Would you transcribe each entry that follows word for word, minus the images?

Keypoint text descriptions
════════

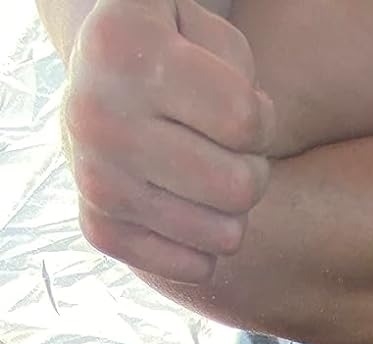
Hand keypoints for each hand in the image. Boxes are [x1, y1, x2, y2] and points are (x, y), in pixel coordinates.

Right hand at [63, 0, 274, 282]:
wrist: (104, 82)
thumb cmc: (180, 54)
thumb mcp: (209, 32)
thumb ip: (240, 73)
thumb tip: (243, 143)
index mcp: (123, 47)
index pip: (244, 121)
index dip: (263, 118)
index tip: (246, 107)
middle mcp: (97, 116)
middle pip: (239, 187)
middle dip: (254, 168)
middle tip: (234, 151)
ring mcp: (94, 179)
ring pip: (226, 235)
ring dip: (234, 209)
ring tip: (211, 173)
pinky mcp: (99, 229)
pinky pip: (197, 268)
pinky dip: (208, 243)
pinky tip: (192, 205)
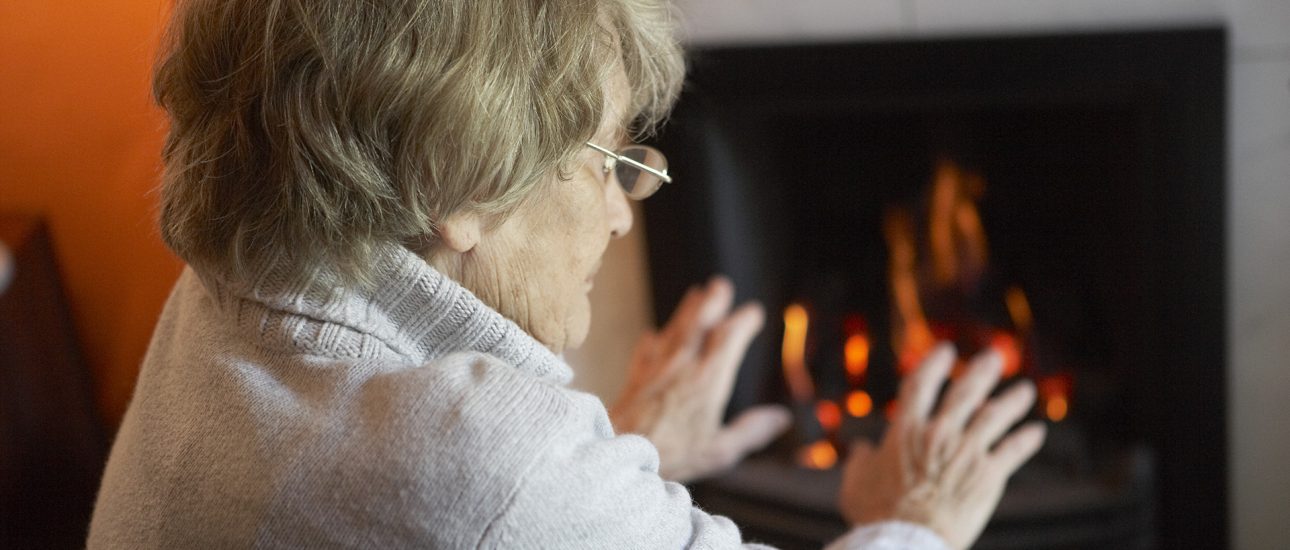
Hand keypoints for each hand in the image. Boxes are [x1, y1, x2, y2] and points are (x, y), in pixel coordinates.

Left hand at [609, 276, 790, 482]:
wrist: (618, 451)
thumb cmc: (670, 455)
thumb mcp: (720, 450)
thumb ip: (751, 430)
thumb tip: (781, 418)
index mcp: (707, 381)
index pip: (729, 339)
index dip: (743, 321)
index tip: (753, 311)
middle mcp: (682, 366)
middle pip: (699, 324)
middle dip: (712, 301)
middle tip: (721, 284)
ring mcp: (656, 369)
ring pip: (673, 330)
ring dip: (686, 310)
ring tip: (695, 294)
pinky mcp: (635, 378)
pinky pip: (646, 351)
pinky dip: (653, 340)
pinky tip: (653, 335)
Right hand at [837, 344, 1046, 549]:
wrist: (908, 540)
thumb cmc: (877, 514)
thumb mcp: (855, 484)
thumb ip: (860, 462)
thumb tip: (862, 450)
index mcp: (905, 430)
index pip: (921, 384)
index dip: (934, 363)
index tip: (946, 351)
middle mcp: (938, 433)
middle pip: (965, 392)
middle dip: (982, 371)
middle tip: (994, 356)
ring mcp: (966, 452)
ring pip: (995, 416)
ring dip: (1012, 400)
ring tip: (1025, 389)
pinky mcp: (988, 474)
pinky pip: (1013, 450)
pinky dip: (1026, 439)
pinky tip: (1037, 431)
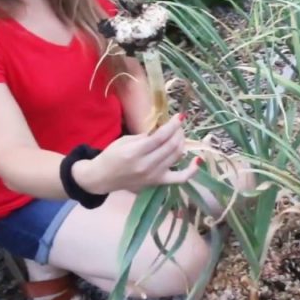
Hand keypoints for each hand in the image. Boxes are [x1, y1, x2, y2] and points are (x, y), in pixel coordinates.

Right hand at [74, 114, 199, 193]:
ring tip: (180, 135)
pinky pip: (180, 178)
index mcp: (135, 152)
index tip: (180, 116)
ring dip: (182, 143)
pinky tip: (197, 160)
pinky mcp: (158, 183)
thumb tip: (163, 130)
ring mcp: (154, 176)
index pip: (161, 137)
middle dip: (178, 132)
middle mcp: (146, 165)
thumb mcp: (124, 141)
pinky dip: (191, 170)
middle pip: (172, 145)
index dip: (173, 125)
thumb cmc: (111, 156)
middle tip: (178, 125)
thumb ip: (145, 136)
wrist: (102, 178)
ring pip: (177, 156)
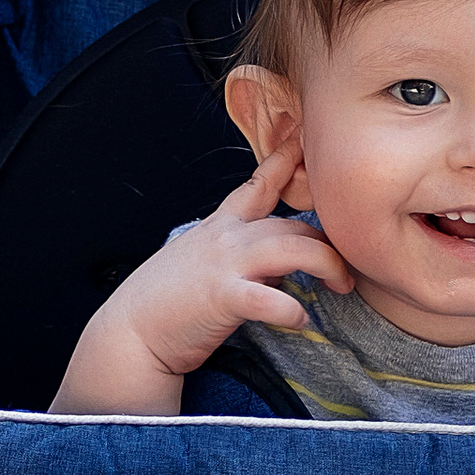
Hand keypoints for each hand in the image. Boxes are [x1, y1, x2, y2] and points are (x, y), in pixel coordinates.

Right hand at [55, 150, 352, 414]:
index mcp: (220, 226)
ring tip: (339, 288)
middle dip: (327, 245)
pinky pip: (269, 298)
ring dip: (326, 266)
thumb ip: (240, 256)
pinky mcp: (222, 296)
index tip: (306, 141)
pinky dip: (291, 309)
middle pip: (293, 225)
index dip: (285, 161)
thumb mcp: (202, 263)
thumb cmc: (167, 302)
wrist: (129, 333)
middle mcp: (226, 237)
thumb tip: (278, 266)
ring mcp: (224, 264)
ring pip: (293, 249)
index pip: (258, 185)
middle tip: (345, 272)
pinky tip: (301, 320)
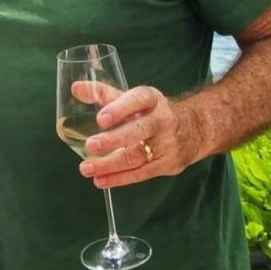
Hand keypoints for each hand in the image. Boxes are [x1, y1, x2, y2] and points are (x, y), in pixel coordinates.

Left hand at [77, 84, 202, 187]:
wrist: (195, 129)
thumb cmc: (153, 112)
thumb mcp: (135, 100)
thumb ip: (105, 95)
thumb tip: (75, 89)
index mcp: (152, 99)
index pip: (138, 100)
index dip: (120, 109)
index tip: (101, 118)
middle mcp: (162, 120)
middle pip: (138, 130)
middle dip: (114, 140)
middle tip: (90, 145)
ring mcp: (167, 144)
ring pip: (137, 156)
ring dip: (110, 164)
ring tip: (87, 168)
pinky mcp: (167, 164)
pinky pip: (141, 174)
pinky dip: (119, 178)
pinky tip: (100, 180)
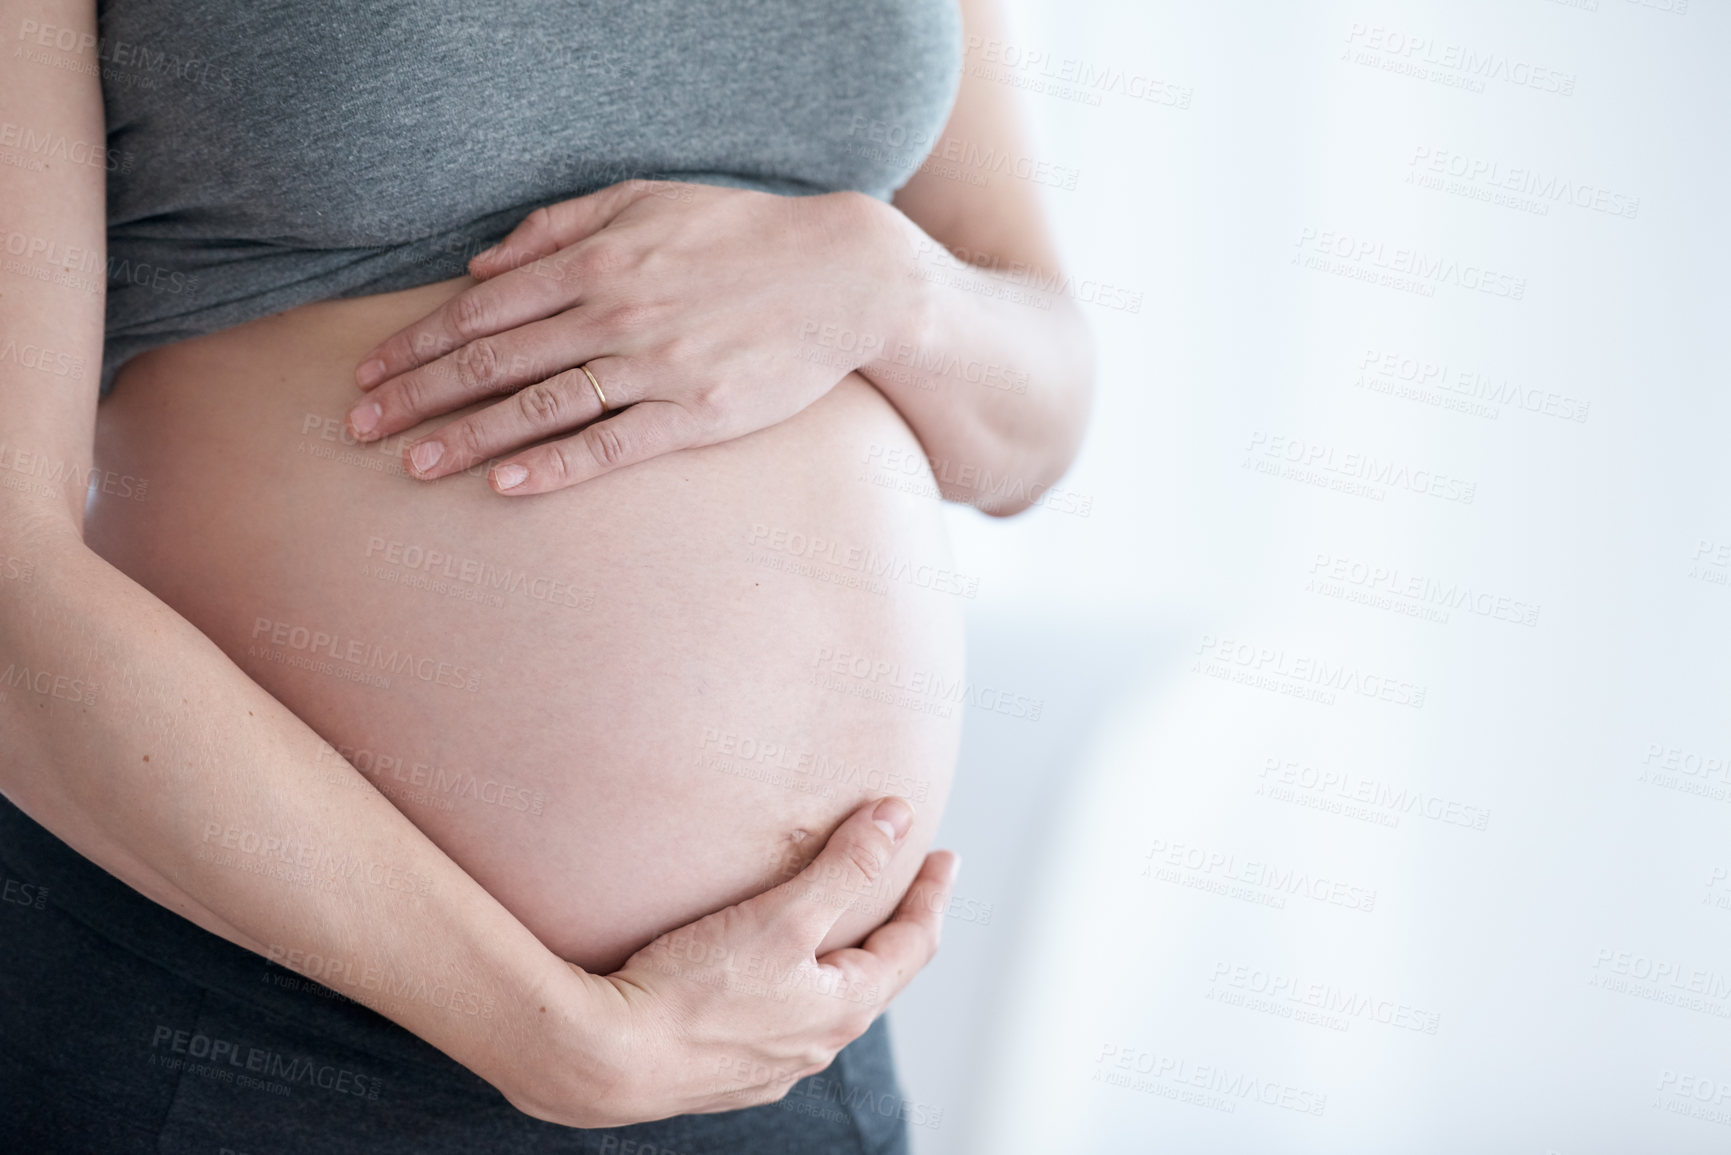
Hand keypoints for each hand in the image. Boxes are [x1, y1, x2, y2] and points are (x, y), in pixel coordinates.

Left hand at [344, 181, 924, 494]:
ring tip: (414, 467)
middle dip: (418, 395)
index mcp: (597, 260)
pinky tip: (507, 485)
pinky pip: (612, 444)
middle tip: (360, 427)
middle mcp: (615, 311)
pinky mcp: (696, 413)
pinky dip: (556, 466)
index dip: (419, 344)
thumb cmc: (742, 235)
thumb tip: (482, 263)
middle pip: (495, 361)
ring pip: (540, 406)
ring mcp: (655, 365)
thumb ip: (560, 226)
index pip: (484, 310)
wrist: (845, 277)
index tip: (371, 373)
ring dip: (469, 437)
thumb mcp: (648, 200)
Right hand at [505, 795, 958, 1127]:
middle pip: (876, 977)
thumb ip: (845, 867)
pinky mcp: (726, 1069)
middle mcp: (815, 1045)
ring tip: (841, 926)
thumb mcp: (782, 916)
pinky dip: (795, 985)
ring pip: (826, 1003)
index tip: (944, 858)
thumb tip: (897, 819)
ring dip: (844, 959)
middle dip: (895, 927)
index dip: (931, 895)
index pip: (912, 945)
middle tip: (905, 885)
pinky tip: (769, 974)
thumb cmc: (691, 991)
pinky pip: (780, 1021)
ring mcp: (771, 1064)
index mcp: (842, 1009)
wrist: (604, 1059)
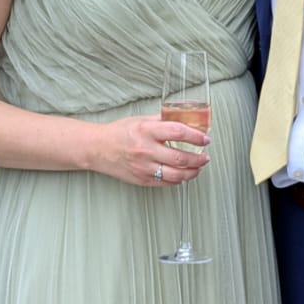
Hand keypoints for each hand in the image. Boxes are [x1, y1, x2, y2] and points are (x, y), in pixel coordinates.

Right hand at [88, 116, 209, 186]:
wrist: (98, 149)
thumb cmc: (119, 133)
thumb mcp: (141, 120)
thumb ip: (162, 121)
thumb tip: (185, 121)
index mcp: (147, 130)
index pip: (178, 132)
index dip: (196, 137)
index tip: (205, 139)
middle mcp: (146, 150)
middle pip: (180, 157)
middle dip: (198, 159)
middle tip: (205, 157)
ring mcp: (144, 167)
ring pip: (176, 175)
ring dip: (192, 172)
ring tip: (198, 168)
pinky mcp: (142, 180)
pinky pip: (166, 183)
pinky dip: (179, 180)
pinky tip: (183, 175)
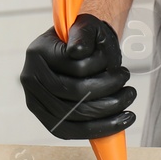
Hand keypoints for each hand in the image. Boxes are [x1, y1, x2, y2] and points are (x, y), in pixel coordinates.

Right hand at [19, 14, 136, 139]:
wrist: (76, 55)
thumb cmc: (84, 42)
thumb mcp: (86, 27)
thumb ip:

════════

TASK OUTPUT →
Hand keypoints for each hand in the image. Boxes are [x1, y1, x2, y2] and points are (x, y), in pixel coordinates.

Right hand at [63, 0, 274, 282]:
wrist: (104, 82)
thumb cmc: (180, 54)
thumb mcp: (209, 32)
thumb ip: (240, 73)
thumb tip: (243, 143)
index mcp: (123, 47)
index pip: (244, 121)
index dip: (263, 118)
index tip: (246, 107)
middle mcp: (97, 116)
middle pip: (239, 187)
middle dip: (254, 168)
middle tip: (234, 151)
ring mcp: (94, 179)
ring pip: (226, 235)
ring dip: (234, 209)
ring tip: (211, 173)
pinky mcp: (99, 229)
pinky pip: (197, 268)
pinky dip: (208, 243)
pinky tip: (192, 205)
Hand keypoints for each hand in the image. Boxes are [x1, y1, x2, y2] and points are (x, y), in pixel coordinates.

Left hand at [609, 276, 790, 482]:
wrist: (618, 451)
thumb cmc: (670, 455)
thumb mcp: (720, 450)
thumb ip: (751, 430)
thumb tip: (781, 418)
index mcp: (707, 381)
index pip: (729, 339)
index dip: (743, 321)
index tip: (753, 311)
middle mcp: (682, 366)
middle pip: (699, 324)
middle dip: (712, 301)
middle tip: (721, 284)
ring mcp: (656, 369)
ring pip: (673, 330)
ring dip: (686, 310)
ring tip: (695, 294)
pinky mcp: (635, 378)
pinky pip: (646, 351)
pinky dip: (653, 340)
pinky tip: (653, 335)
Right hand at [837, 344, 1046, 549]:
wrist: (908, 540)
thumb cmc: (877, 514)
thumb mcp: (855, 484)
thumb ip: (860, 462)
thumb tip: (862, 450)
index mcp: (905, 430)
index pip: (921, 384)
index dip: (934, 363)
index tip: (946, 351)
middle mcp: (938, 433)
middle pip: (965, 392)
middle dip: (982, 371)
middle tip: (994, 356)
ring mcp: (966, 452)
ring pip: (995, 416)
ring dip: (1012, 400)
ring tip: (1025, 389)
pinky mcp: (988, 474)
pinky pip: (1013, 450)
pinky dip: (1026, 439)
pinky tip: (1037, 431)
Hand keypoints for each hand in the image. Boxes are [x1, y1, x2, y2] and points are (x, y), in pixel coordinates.

Right hand at [74, 114, 199, 193]:
ring tip: (180, 135)
pinky pip: (180, 178)
index mcp: (135, 152)
index tip: (180, 116)
ring dip: (182, 143)
pinky tip: (197, 160)
pinky mcp: (158, 183)
thumb tip: (163, 130)
ring mcp: (154, 176)
index pip: (161, 137)
middle dip: (178, 132)
middle mcp: (146, 165)
thumb mcp: (124, 141)
pinky dip: (191, 170)
middle pip: (172, 145)
index dip: (173, 125)
thumb cmc: (111, 156)
middle tip: (178, 125)
thumb ip: (145, 136)
wrist: (102, 178)
ring pip: (177, 156)
Hand keypoints for each hand in the image. Boxes are [x1, y1, x2, y2] and points are (x, y), in pixel coordinates.

Right hand at [55, 150, 352, 414]:
index mcp: (220, 226)
ring tip: (339, 288)
middle dip: (327, 245)
pinky pip: (269, 298)
ring dip: (326, 266)
thumb ip: (240, 256)
pinky mcp: (222, 296)
index tip: (306, 141)
pinky dip: (291, 309)
middle pip: (293, 225)
index dip: (285, 161)
thumb mcp: (202, 263)
thumb cmc: (167, 302)
wrist: (129, 333)
middle mcp: (226, 237)
thumb tip: (278, 266)
ring mcp: (224, 264)
ring pip: (293, 249)
index pip: (258, 185)
middle tip: (345, 272)
pinky tip: (301, 320)
Hand keypoints for each hand in the image. Boxes are [x1, y1, x2, y2] and points are (x, y), in pixel coordinates.

Left hand at [77, 84, 202, 187]:
wrist: (195, 129)
thumb cmc: (153, 112)
thumb mcp: (135, 100)
thumb ip: (105, 95)
thumb tip: (75, 89)
index mcp: (152, 99)
index pip: (138, 100)
index dip: (120, 109)
index tip: (101, 118)
middle mcp: (162, 120)
middle pip: (138, 130)
middle dip: (114, 140)
middle tip: (90, 145)
ring mcp: (167, 144)
ring pip: (137, 156)
ring dip: (110, 164)
ring tip: (87, 168)
pinky mcp: (167, 164)
pinky pip: (141, 174)
pinky dip: (119, 178)
pinky tip: (100, 180)
Hand keypoints for each hand in the image. Boxes are [x1, y1, x2, y2] and points are (x, y), in pixel coordinates.

Left hand at [344, 181, 924, 494]:
ring tip: (414, 467)
middle dip: (418, 395)
index mcp: (597, 260)
pinky tip: (507, 485)
pinky pip: (612, 444)
middle tip: (360, 427)
middle mcp: (615, 311)
pinky mcp: (696, 413)
pinky dip: (556, 466)
index dip: (419, 344)
thumb cmc: (742, 235)
thumb tip: (482, 263)
middle pip: (495, 361)
ring pip: (540, 406)
ring mcp: (655, 365)
thumb ip: (560, 226)
index pip: (484, 310)
wrist: (845, 277)
index tip: (371, 373)
ring dip: (469, 437)
thumb mcp: (648, 200)
Right hand at [505, 795, 958, 1127]:
middle pip: (876, 977)
thumb ip: (845, 867)
pinky mcp: (726, 1069)
middle mcp: (815, 1045)
ring tip: (841, 926)
thumb mcp: (782, 916)
pinky dip: (795, 985)
ring pip: (826, 1003)
index tip: (944, 858)
thumb tip: (897, 819)
ring dip: (844, 959)
middle dip: (895, 927)
index dip: (931, 895)
index pip: (912, 945)
middle tip: (905, 885)
pinky tip: (769, 974)
thumb cmc: (691, 991)
pinky pip: (780, 1021)
ring mcp: (771, 1064)
index mcp: (842, 1009)
wrist: (604, 1059)
Hand keypoints for each hand in the image. Boxes are [x1, y1, x2, y2] and points are (x, y), in pixel coordinates.

Right hand at [88, 116, 209, 186]:
wrist: (98, 149)
thumb cmc: (119, 133)
thumb mcp: (141, 120)
thumb ip: (162, 121)
thumb tip: (185, 121)
index mcp: (147, 130)
index pip: (178, 132)
index dip: (196, 137)
index tip: (205, 139)
middle mcp: (146, 150)
middle pip: (180, 157)
middle dip: (198, 159)
middle tip: (205, 157)
ring mcp: (144, 167)
ring pip: (176, 175)
ring dip: (192, 172)
ring tip: (198, 168)
pinky mcp: (142, 180)
pinky pip: (166, 183)
pinky dip: (179, 180)
pinky tip: (183, 175)
Hand keypoints for each hand in the image. Boxes are [x1, y1, x2, y2] and points are (x, y), in pixel coordinates.

Right hand at [19, 14, 136, 139]:
wrist: (76, 55)
thumb cmc: (84, 42)
thumb mcp: (86, 27)
thumb ip:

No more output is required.